BEGIN

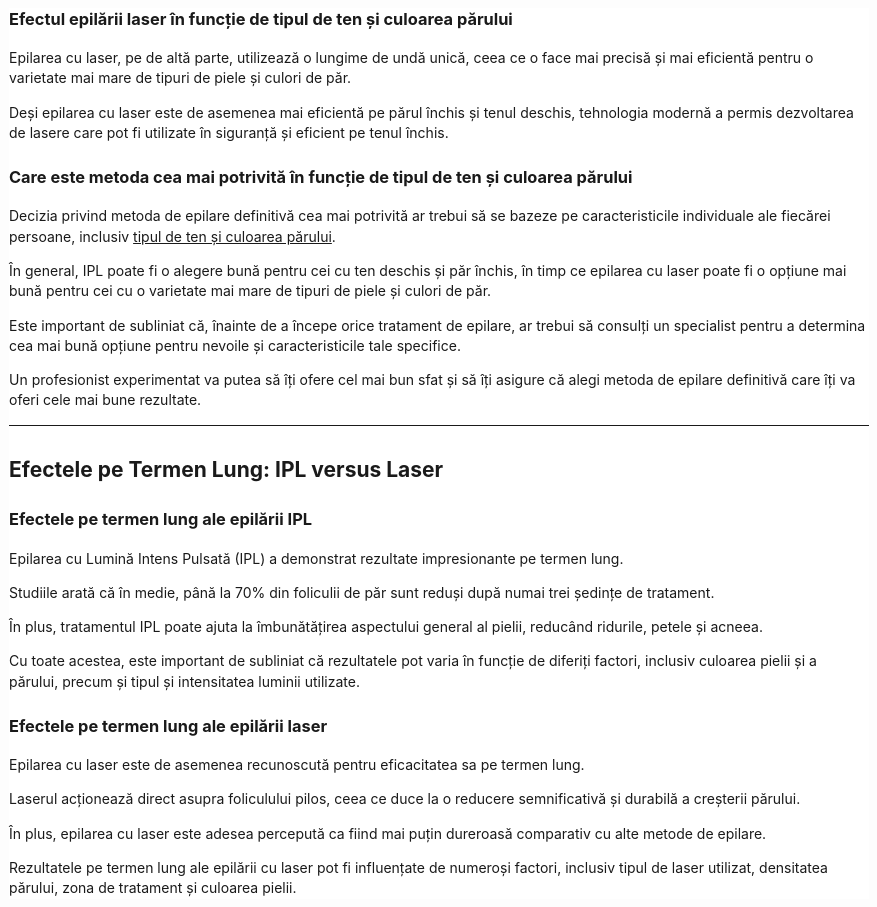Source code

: ### Efectul epilării laser în funcție de tipul de ten și culoarea părului

Epilarea cu laser, pe de altă parte, utilizează o lungime de undă unică, ceea ce o face mai precisă și mai eficientă pentru o varietate mai mare de tipuri de piele și culori de păr. 

Deși epilarea cu laser este de asemenea mai eficientă pe părul închis și tenul deschis, tehnologia modernă a permis dezvoltarea de lasere care pot fi utilizate în siguranță și eficient pe tenul închis.

### Care este metoda cea mai potrivită în funcție de tipul de ten și culoarea părului

Decizia privind metoda de epilare definitivă cea mai potrivită ar trebui să se bazeze pe caracteristicile individuale ale fiecărei persoane, inclusiv [tipul de ten și culoarea părului](https://pubmed.ncbi.nlm.nih.gov/21999492/). 

În general, IPL poate fi o alegere bună pentru cei cu ten deschis și păr închis, în timp ce epilarea cu laser poate fi o opțiune mai bună pentru cei cu o varietate mai mare de tipuri de piele și culori de păr.

Este important de subliniat că, înainte de a începe orice tratament de epilare, ar trebui să consulți un specialist pentru a determina cea mai bună opțiune pentru nevoile și caracteristicile tale specifice. 

Un profesionist experimentat va putea să îți ofere cel mai bun sfat și să îți asigure că alegi metoda de epilare definitivă care îți va oferi cele mai bune rezultate.

---
## Efectele pe Termen Lung: IPL versus Laser

### Efectele pe termen lung ale epilării IPL

Epilarea cu Lumină Intens Pulsată (IPL) a demonstrat rezultate impresionante pe termen lung. 

Studiile arată că în medie, până la 70% din foliculii de păr sunt reduși după numai trei ședințe de tratament. 

În plus, tratamentul IPL poate ajuta la îmbunătățirea aspectului general al pielii, reducând ridurile, petele și acneea.

Cu toate acestea, este important de subliniat că rezultatele pot varia în funcție de diferiți factori, inclusiv culoarea pielii și a părului, precum și tipul și intensitatea luminii utilizate.

### Efectele pe termen lung ale epilării laser

Epilarea cu laser este de asemenea recunoscută pentru eficacitatea sa pe termen lung. 

Laserul acționează direct asupra foliculului pilos, ceea ce duce la o reducere semnificativă și durabilă a creșterii părului. 

În plus, epilarea cu laser este adesea percepută ca fiind mai puțin dureroasă comparativ cu alte metode de epilare.

Rezultatele pe termen lung ale epilării cu laser pot fi influențate de numeroși factori, inclusiv tipul de laser utilizat, densitatea părului, zona de tratament și culoarea pielii.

END

YOUR TASK – A word-for-word retyping of the material above is expected, without pictures.

SOLVED PROBLEM –
Source code

: ### Efectul epilării laser în funcție de tipul de ten și culoarea părului

Epilarea cu laser, pe de altă parte, utilizează o lungime de undă unică, ceea ce o face mai precisă și mai eficientă pentru o varietate mai mare de tipuri de piele și culori de păr. 

Deși epilarea cu laser este de asemenea mai eficientă pe părul închis și tenul deschis, tehnologia modernă a permis dezvoltarea de lasere care pot fi utilizate în siguranță și eficient pe tenul închis.

### Care este metoda cea mai potrivită în funcție de tipul de ten și culoarea părului

Decizia privind metoda de epilare definitivă cea mai potrivită ar trebui să se bazeze pe caracteristicile individuale ale fiecărei persoane, inclusiv [tipul de ten și culoarea părului](https://pubmed.ncbi.nlm.nih.gov/21999492/). 

În general, IPL poate fi o alegere bună pentru cei cu ten deschis și păr închis, în timp ce epilarea cu laser poate fi o opțiune mai bună pentru cei cu o varietate mai mare de tipuri de piele și culori de păr.

Este important de subliniat că, înainte de a începe orice tratament de epilare, ar trebui să consulți un specialist pentru a determina cea mai bună opțiune pentru nevoile și caracteristicile tale specifice. 

Un profesionist experimentat va putea să îți ofere cel mai bun sfat și să îți asigure că alegi metoda de epilare definitivă care îți va oferi cele mai bune rezultate.

---
## Efectele pe Termen Lung: IPL versus Laser

### Efectele pe termen lung ale epilării IPL

Epilarea cu Lumină Intens Pulsată (IPL) a demonstrat rezultate impresionante pe termen lung. 

Studiile arată că în medie, până la 70% din foliculii de păr sunt reduși după numai trei ședințe de tratament. 

În plus, tratamentul IPL poate ajuta la îmbunătățirea aspectului general al pielii, reducând ridurile, petele și acneea.

Cu toate acestea, este important de subliniat că rezultatele pot varia în funcție de diferiți factori, inclusiv culoarea pielii și a părului, precum și tipul și intensitatea luminii utilizate.

### Efectele pe termen lung ale epilării laser

Epilarea cu laser este de asemenea recunoscută pentru eficacitatea sa pe termen lung. 

Laserul acționează direct asupra foliculului pilos, ceea ce duce la o reducere semnificativă și durabilă a creșterii părului. 

În plus, epilarea cu laser este adesea percepută ca fiind mai puțin dureroasă comparativ cu alte metode de epilare.

Rezultatele pe termen lung ale epilării cu laser pot fi influențate de numeroși factori, inclusiv tipul de laser utilizat, densitatea părului, zona de tratament și culoarea pielii.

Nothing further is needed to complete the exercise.